Stevenson wasn’t planning to do any work for that money, just collect it as if it were a pension, Johnson said. “I am not for the fifteen thousand dollar pension you’ll be giving this old man if you elect him.” And then, somewhere near the end of June, Lyndon Johnson changed his mode of attack—in a stroke of pure political genius.

Washington had learned of Lyndon Johnson’s gift for mimicry, of the accuracy with which he could capture a man’s traits and imitate and exaggerate them in a devastating form of mockery. Now he began to use that gift in the small towns of Texas on the man who had for so many years been a hero in those towns.

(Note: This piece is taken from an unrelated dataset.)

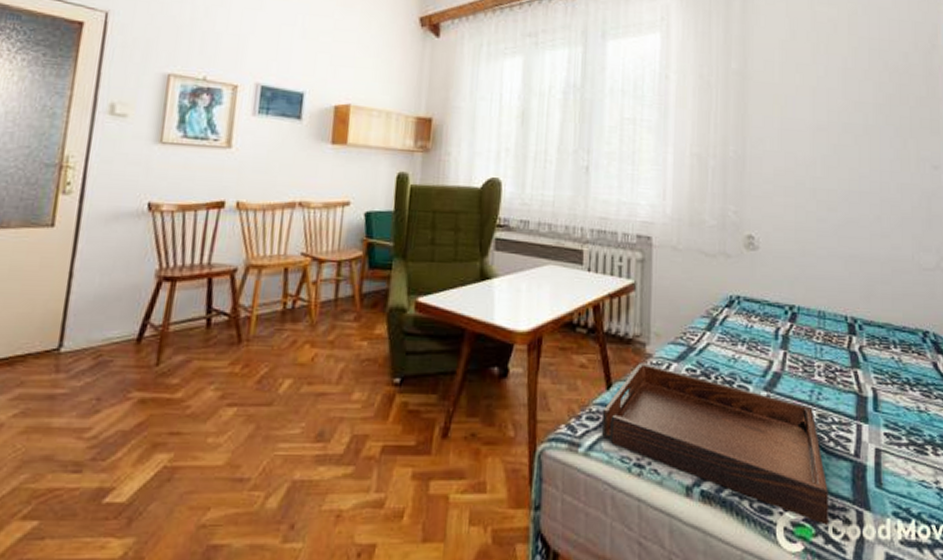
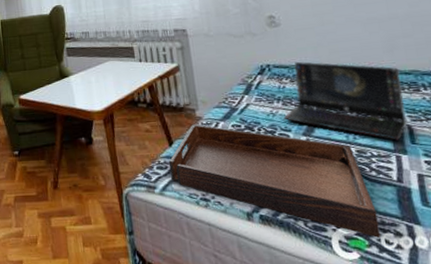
laptop computer: none [745,296,873,406] -> present [283,61,407,140]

The people’s very familiarity with the former Governor, and with his well-known mannerisms and phrases, made him a good target. Johnson’s mimicry took the form of an interview in which he played two parts: a reporter and Stevenson. First, playing the reporter, he asked a question—“What are your views on federal aid to education?” perhaps. Then, taking a step away, he turned, as if facing the reporter, and played Stevenson. Out and up
came Lyndon Johnson’s jaw in an imitation of Coke’s. His hands went to his hips, in the former Governor’s habitual stance when answering questions. And he rocked back and forth on his heels as Stevenson did while thinking, and paused for a while before answering. “Ah believe in constitutional government,” he finally said. “Are you for or against the seventy-group Air Force?” the “reporter” would ask. Jaw; hands;
rocking—in flawless imitation. The long pause which had given “Coffee-Coolin’ Coke” his nickname. Finally: “Ah believe in constitutional government.”